*** EXTRACTED ENTRIES ***
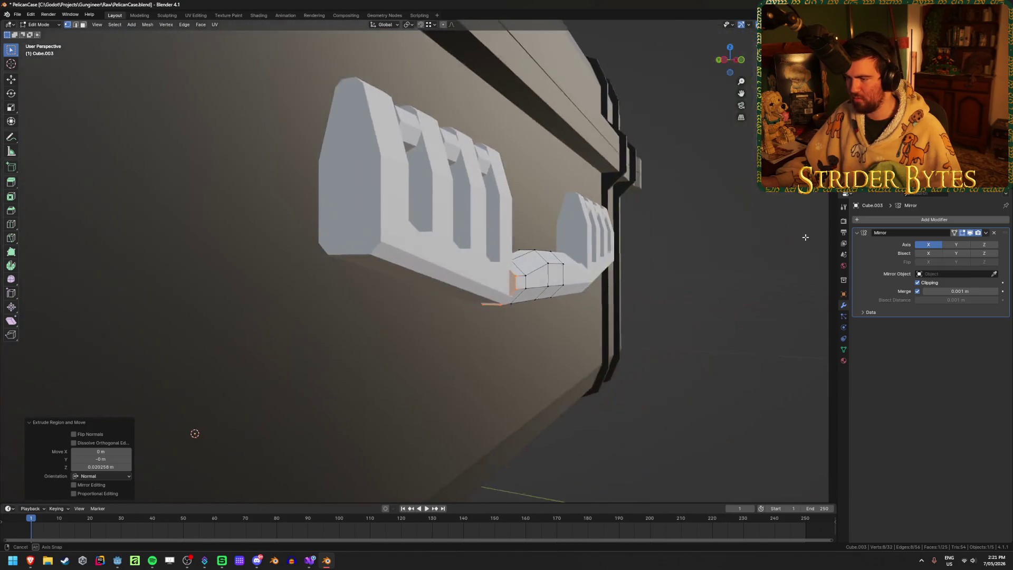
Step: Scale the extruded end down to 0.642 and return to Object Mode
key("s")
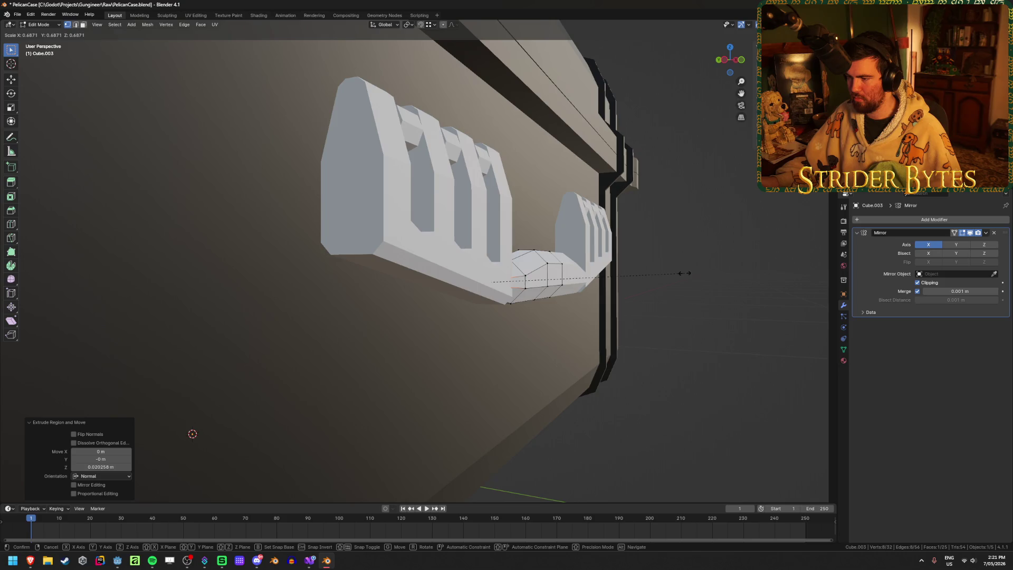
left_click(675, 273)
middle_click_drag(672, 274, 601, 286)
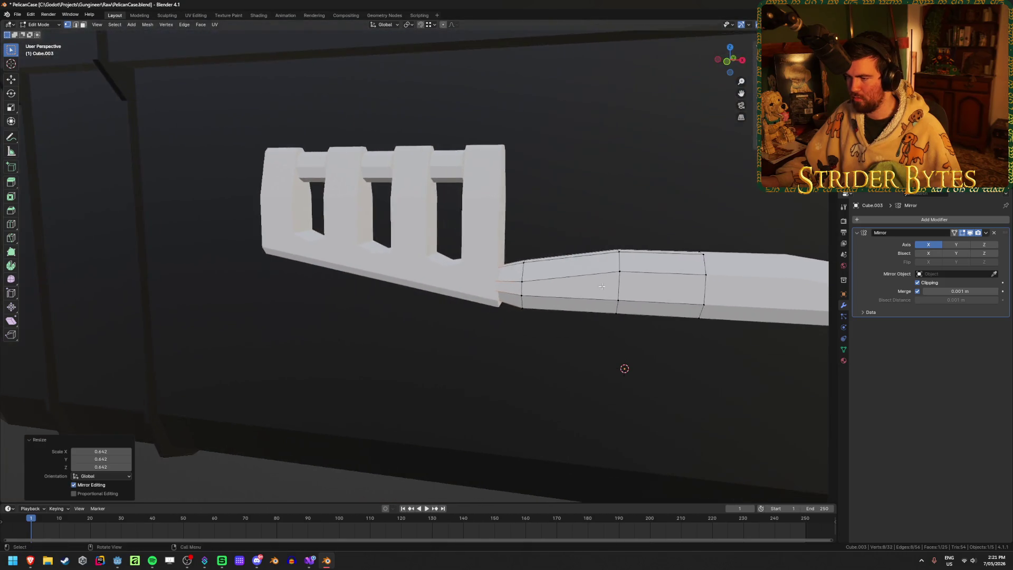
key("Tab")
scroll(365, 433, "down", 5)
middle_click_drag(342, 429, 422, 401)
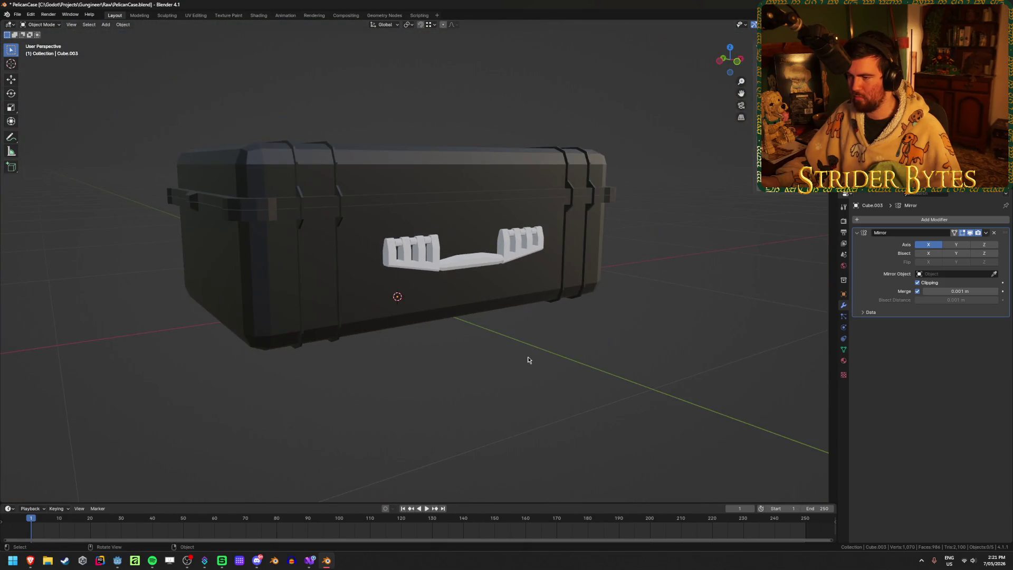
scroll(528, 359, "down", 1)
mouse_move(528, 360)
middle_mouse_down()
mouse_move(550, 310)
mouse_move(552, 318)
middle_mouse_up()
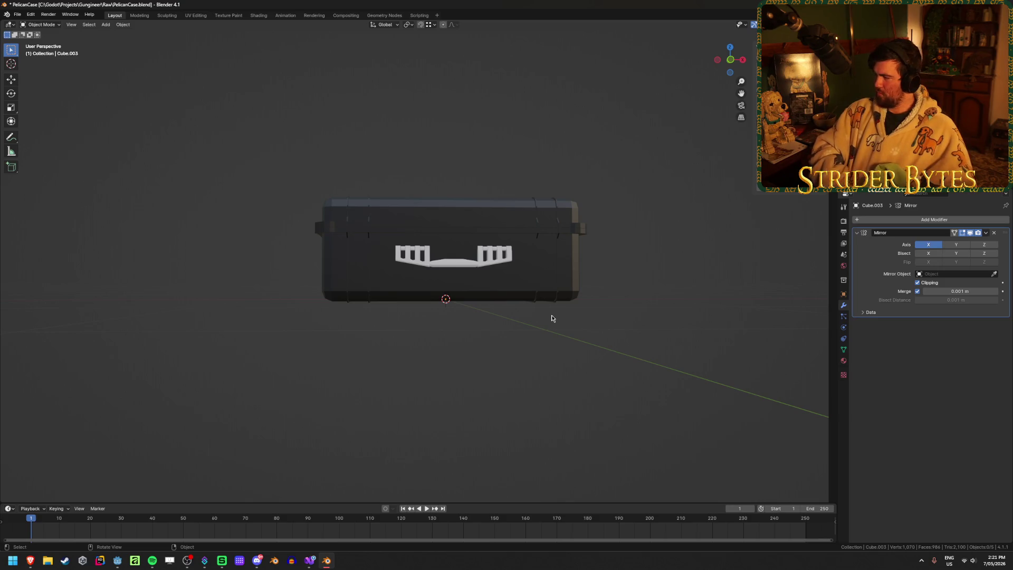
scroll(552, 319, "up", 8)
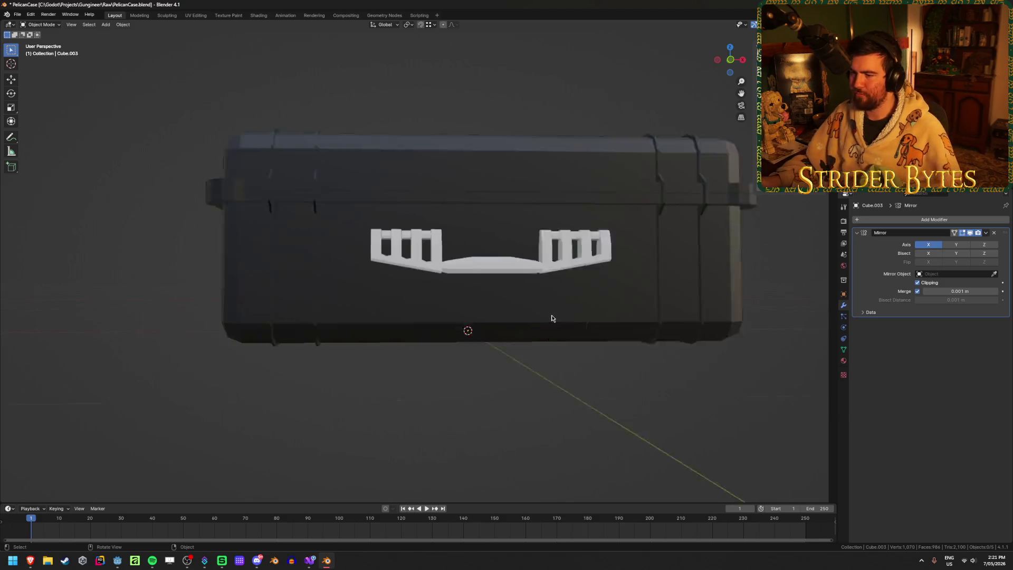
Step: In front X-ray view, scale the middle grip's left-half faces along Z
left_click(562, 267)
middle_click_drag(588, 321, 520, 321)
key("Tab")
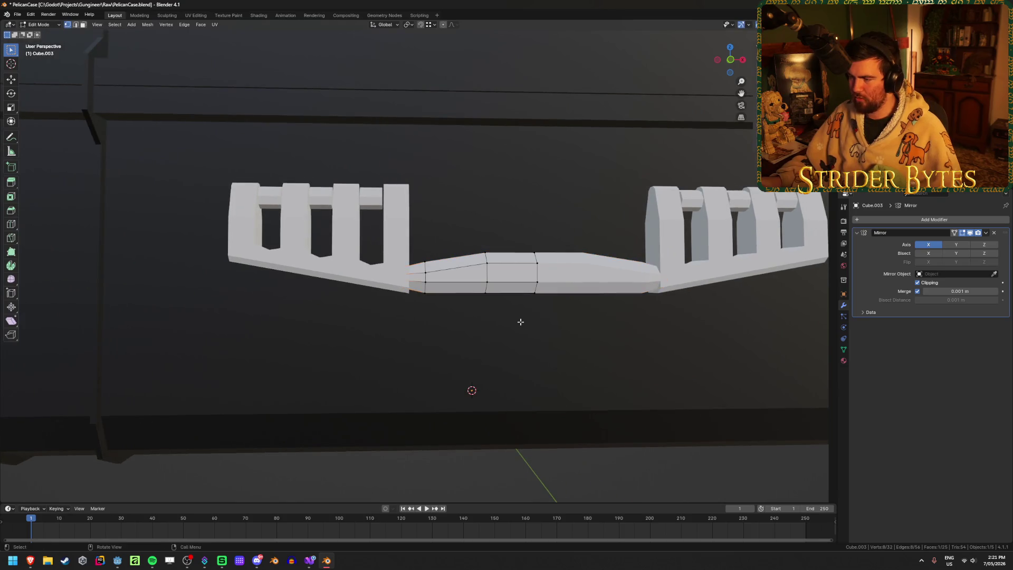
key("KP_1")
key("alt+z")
*** End of EXTRACTED ENTRIES ***
** YOUR TASK **
Leave the pictures out and reproduce exactly the lines from the line with "left_click(562, 267)" to the end of the material above.

** WRITTEN ANSWER **
left_click(562, 267)
middle_click_drag(588, 321, 520, 321)
key("Tab")
key("KP_1")
key("alt+z")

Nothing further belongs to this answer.